The scripts contained in this repository were used in part to produce some or all of the results found in "Deep sequencing of protease inhibitor resistance HIV patient isolates reveals patterns of correlated mutations in gag and protease".
Most of these scripts were written between 2013-2014, and the manuscript preparation and review took most of 2014, so these scripts are a bit outdated.
Also note that there is (a) no guarantee that the output of these scripts ended up in the manuscript or (b) these are the correct/final versions of the scripts because there are several unversioned copies flying around in different places and I snagged these versions from a backup made around 2014/04/04. That said, I will attempt to clean them up over time, but wanted to commit (what may be) the originals so there is a public review history.
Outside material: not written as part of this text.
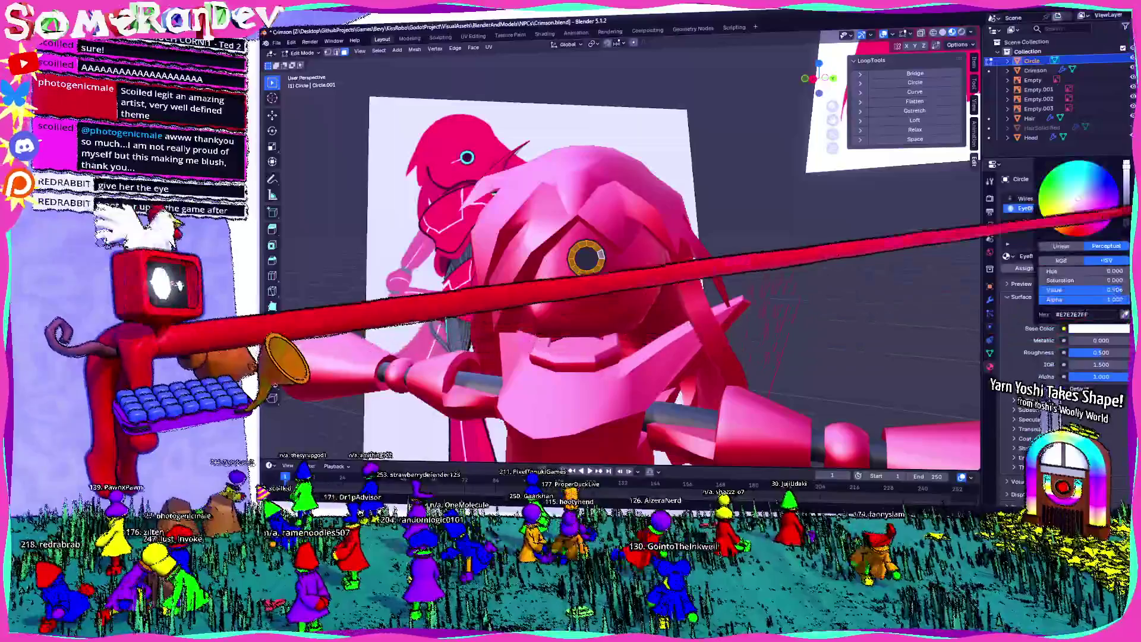
{"action": "left_click", "coordinate": [1061, 181]}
The majority of the scripts need:
- File paths cleaned up
- Commented-out/unused/broken methods revised or removed
- Directory structure fixed as they did not previously exist in a single directory
The raw sequencing data (fastq), aligned and cleaned files (bam/sam), and SNP/amino acid substitution databases are excluded from this repository due to the private nature of patient information. Additional information regarding IRB documentation or data sources can be found in published manuscript. The scripts herein have been cleaned of any analysis methods that invoke specific patient identifiers (anonymized IDs and sample numbers) so that nothing is revealed.